[Document segment — start]
# Another newbie question



## Brian2020 (Dec 25, 2019)

Sorry in advance . But is there any secrets in catching a fish from your tank ?


----------



## cyclonecichlids (Sep 7, 2019)

Use two nets. Try to move slow so fish don't get scared of the net. Remove all decorations if you need to. Fish eventually get tired of being chased. Have lots of patience.


----------



## ironspider (Dec 5, 2017)

It depends on the fish. I had no problem catching venestus but my mbuna's on the other hand are a challenge. If I need to catch them, I'll have to remove everything out of the tank, and remove half the water, unless they are sick.


----------



## Ralph493 (Dec 1, 2018)

I lower water level and then use a divider to keep them in one half to a third of the tank and remove decor as well as two nets. Agree on slow movement.
[Document segment — finish]
[Supplied entries — start]
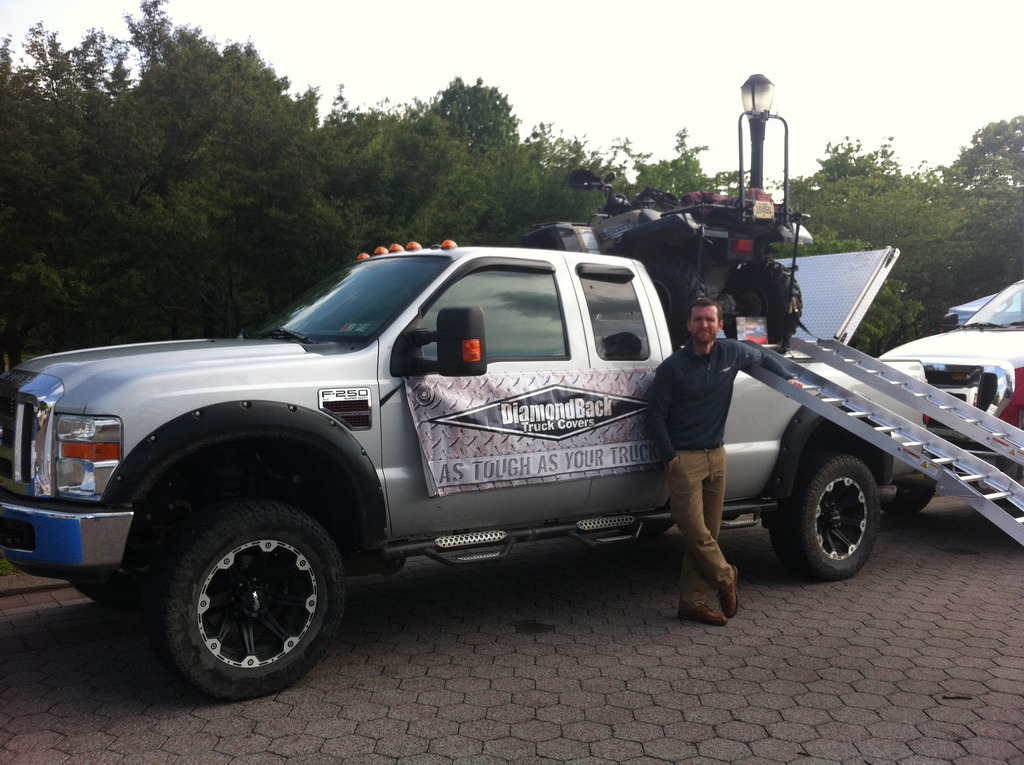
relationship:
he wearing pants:
[645, 309, 751, 621] [668, 439, 746, 627]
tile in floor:
[318, 703, 381, 736] [301, 651, 881, 758]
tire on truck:
[151, 484, 353, 701] [0, 242, 907, 705]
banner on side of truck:
[402, 366, 667, 499] [10, 225, 911, 707]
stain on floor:
[500, 605, 561, 640] [0, 492, 1024, 764]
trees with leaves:
[766, 121, 1022, 359] [874, 139, 900, 179]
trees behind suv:
[766, 121, 1022, 359] [863, 262, 1023, 511]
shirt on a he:
[645, 338, 784, 457] [647, 297, 803, 627]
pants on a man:
[663, 444, 741, 615] [643, 292, 790, 621]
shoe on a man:
[677, 600, 727, 625] [643, 292, 790, 621]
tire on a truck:
[151, 484, 353, 701] [10, 225, 911, 707]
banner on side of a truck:
[393, 364, 675, 505] [0, 186, 910, 684]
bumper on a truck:
[0, 487, 143, 580] [10, 225, 911, 707]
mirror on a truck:
[386, 301, 490, 381] [10, 225, 911, 707]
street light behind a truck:
[736, 61, 791, 202] [10, 225, 911, 707]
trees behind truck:
[6, 1, 966, 289] [10, 225, 911, 707]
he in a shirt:
[647, 297, 803, 627] [645, 338, 784, 457]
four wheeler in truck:
[521, 158, 817, 353] [10, 225, 911, 707]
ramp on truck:
[737, 337, 1024, 550] [10, 225, 911, 707]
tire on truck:
[151, 484, 353, 701] [10, 225, 911, 707]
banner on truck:
[402, 366, 667, 499] [10, 225, 911, 707]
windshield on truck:
[283, 253, 444, 346] [10, 225, 911, 707]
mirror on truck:
[389, 306, 487, 378] [10, 225, 911, 707]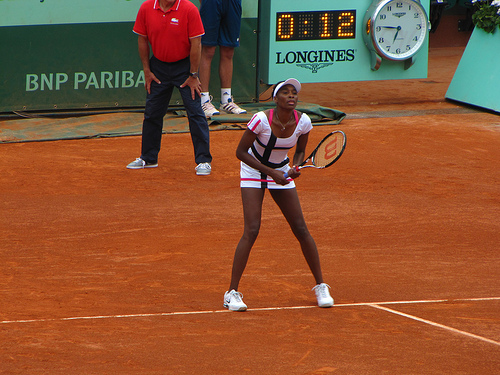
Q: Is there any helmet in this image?
A: No, there are no helmets.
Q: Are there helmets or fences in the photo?
A: No, there are no helmets or fences.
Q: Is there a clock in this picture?
A: Yes, there is a clock.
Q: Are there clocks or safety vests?
A: Yes, there is a clock.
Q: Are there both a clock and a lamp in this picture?
A: No, there is a clock but no lamps.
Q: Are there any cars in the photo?
A: No, there are no cars.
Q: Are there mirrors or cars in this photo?
A: No, there are no cars or mirrors.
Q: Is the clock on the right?
A: Yes, the clock is on the right of the image.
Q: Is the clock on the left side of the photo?
A: No, the clock is on the right of the image.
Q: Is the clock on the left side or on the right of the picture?
A: The clock is on the right of the image.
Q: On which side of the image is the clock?
A: The clock is on the right of the image.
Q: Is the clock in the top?
A: Yes, the clock is in the top of the image.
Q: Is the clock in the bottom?
A: No, the clock is in the top of the image.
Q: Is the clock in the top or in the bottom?
A: The clock is in the top of the image.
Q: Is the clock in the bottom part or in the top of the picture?
A: The clock is in the top of the image.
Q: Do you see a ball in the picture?
A: No, there are no balls.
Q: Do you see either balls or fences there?
A: No, there are no balls or fences.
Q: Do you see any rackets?
A: Yes, there is a racket.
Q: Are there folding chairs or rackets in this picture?
A: Yes, there is a racket.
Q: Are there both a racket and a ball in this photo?
A: No, there is a racket but no balls.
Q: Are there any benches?
A: No, there are no benches.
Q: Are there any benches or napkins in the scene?
A: No, there are no benches or napkins.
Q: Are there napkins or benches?
A: No, there are no benches or napkins.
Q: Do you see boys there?
A: No, there are no boys.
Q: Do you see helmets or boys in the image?
A: No, there are no boys or helmets.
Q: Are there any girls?
A: No, there are no girls.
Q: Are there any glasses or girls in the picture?
A: No, there are no girls or glasses.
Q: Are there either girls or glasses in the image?
A: No, there are no girls or glasses.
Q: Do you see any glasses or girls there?
A: No, there are no girls or glasses.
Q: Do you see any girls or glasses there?
A: No, there are no girls or glasses.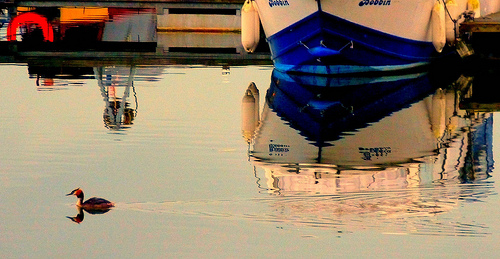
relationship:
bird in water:
[35, 157, 171, 239] [33, 64, 498, 251]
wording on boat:
[260, 0, 295, 8] [239, 2, 461, 103]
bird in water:
[64, 187, 115, 208] [3, 58, 499, 257]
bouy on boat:
[240, 0, 256, 52] [239, 1, 479, 78]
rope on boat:
[442, 5, 468, 39] [245, 2, 487, 83]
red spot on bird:
[75, 186, 83, 197] [64, 187, 115, 208]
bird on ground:
[64, 187, 115, 208] [16, 95, 306, 256]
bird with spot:
[64, 187, 115, 208] [70, 185, 83, 197]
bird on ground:
[64, 187, 115, 208] [32, 24, 152, 58]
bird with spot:
[64, 187, 115, 208] [69, 185, 84, 195]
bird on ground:
[64, 187, 115, 208] [38, 20, 490, 250]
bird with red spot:
[64, 187, 115, 208] [74, 190, 79, 195]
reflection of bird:
[62, 206, 115, 225] [63, 180, 115, 204]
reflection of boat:
[261, 106, 450, 170] [254, 5, 444, 68]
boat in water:
[236, 1, 499, 73] [231, 155, 341, 256]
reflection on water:
[90, 62, 140, 133] [210, 170, 324, 256]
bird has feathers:
[64, 187, 115, 208] [55, 181, 158, 236]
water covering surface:
[3, 58, 499, 257] [124, 159, 478, 256]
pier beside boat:
[453, 5, 483, 72] [247, 0, 474, 71]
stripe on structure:
[150, 14, 245, 56] [125, 3, 282, 51]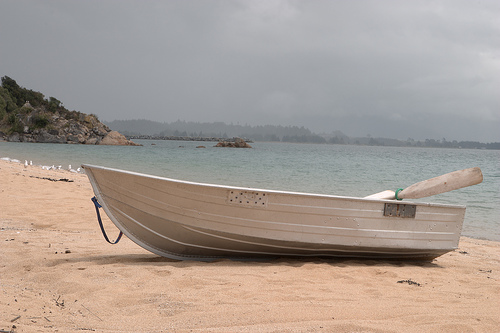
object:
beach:
[0, 159, 500, 332]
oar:
[360, 168, 483, 200]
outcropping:
[212, 136, 254, 149]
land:
[0, 69, 144, 147]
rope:
[91, 193, 124, 245]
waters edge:
[81, 162, 465, 211]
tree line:
[99, 117, 328, 144]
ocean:
[0, 138, 500, 240]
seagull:
[23, 159, 28, 168]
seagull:
[68, 164, 71, 170]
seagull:
[29, 160, 34, 167]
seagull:
[76, 167, 81, 172]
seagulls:
[40, 165, 45, 170]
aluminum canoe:
[76, 157, 487, 265]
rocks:
[0, 73, 150, 147]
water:
[0, 133, 500, 246]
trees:
[49, 95, 62, 108]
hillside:
[0, 71, 137, 144]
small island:
[213, 136, 253, 148]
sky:
[0, 0, 500, 144]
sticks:
[6, 314, 23, 325]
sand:
[0, 154, 500, 333]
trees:
[367, 137, 385, 146]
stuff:
[64, 248, 73, 254]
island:
[99, 118, 499, 151]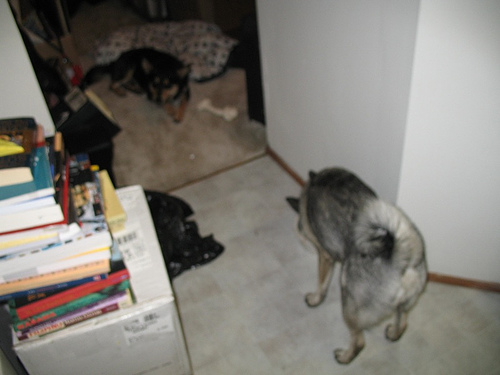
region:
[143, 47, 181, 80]
the dog is black in color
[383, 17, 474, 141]
this is the wall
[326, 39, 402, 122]
the wall is white in color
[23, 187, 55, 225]
this is a book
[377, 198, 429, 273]
this is the tail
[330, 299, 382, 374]
this is the leg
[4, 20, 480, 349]
animals in a scene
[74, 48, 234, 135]
a dog in a closet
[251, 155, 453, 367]
a dog by the wall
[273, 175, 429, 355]
this dog is gray and black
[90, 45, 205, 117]
this dog is black with brown trim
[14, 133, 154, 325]
books on a box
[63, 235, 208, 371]
the box is white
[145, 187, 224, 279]
a black object on the floor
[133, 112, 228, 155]
tan carpet beneath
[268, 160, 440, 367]
dog standing in the floor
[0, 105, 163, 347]
books kept in the rack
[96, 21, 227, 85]
pillow in the floor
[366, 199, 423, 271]
tail of the dog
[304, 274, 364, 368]
legs of the dog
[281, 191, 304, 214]
ear of the dog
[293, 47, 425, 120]
white color wall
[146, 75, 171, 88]
eyes of the dog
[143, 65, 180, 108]
head of the dog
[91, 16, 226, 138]
a dog laying on the floor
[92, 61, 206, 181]
a dog laying on the floor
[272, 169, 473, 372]
the dog is grey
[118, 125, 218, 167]
the floor is carpeted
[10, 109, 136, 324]
books are on the box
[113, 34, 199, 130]
the dog is black and brown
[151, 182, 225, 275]
black paperbag is on the ground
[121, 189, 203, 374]
the cartoon box is white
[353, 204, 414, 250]
the tail is curled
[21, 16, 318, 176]
the door is open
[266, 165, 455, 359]
the dog is looking down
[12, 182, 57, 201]
the book is blue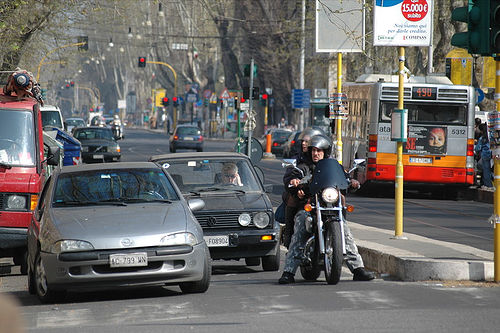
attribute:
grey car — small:
[26, 155, 218, 299]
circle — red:
[44, 57, 84, 95]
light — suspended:
[260, 90, 270, 110]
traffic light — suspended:
[134, 56, 149, 68]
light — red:
[139, 54, 154, 70]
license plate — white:
[107, 246, 150, 269]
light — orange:
[342, 202, 357, 217]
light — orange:
[300, 193, 316, 215]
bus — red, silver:
[330, 73, 476, 201]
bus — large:
[343, 74, 475, 197]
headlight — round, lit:
[314, 186, 341, 207]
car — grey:
[27, 162, 213, 302]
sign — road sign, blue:
[289, 86, 316, 111]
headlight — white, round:
[320, 184, 340, 204]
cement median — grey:
[351, 220, 498, 284]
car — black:
[145, 146, 295, 290]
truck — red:
[0, 71, 57, 243]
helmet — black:
[305, 132, 332, 155]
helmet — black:
[296, 124, 328, 135]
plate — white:
[198, 217, 246, 252]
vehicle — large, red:
[1, 68, 46, 272]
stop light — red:
[170, 93, 185, 105]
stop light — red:
[159, 95, 172, 108]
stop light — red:
[137, 57, 149, 66]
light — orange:
[303, 201, 314, 214]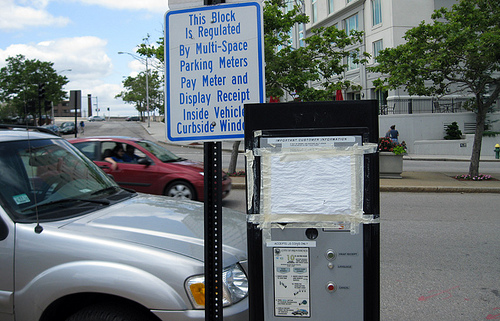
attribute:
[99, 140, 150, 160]
shirt — blue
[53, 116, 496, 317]
pavement — grey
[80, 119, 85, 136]
person — walking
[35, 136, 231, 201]
car — red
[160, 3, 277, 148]
sign — white, blue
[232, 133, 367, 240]
paper — white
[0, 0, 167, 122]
[Supplied entries — finish]
• [Exercise brief]:
In the fish-catching thread, what does Ralph493 use to keep the fish in one half to a third of the tank? The listing is material separate from the fish-catching thread.

• [Output below]:
A divider.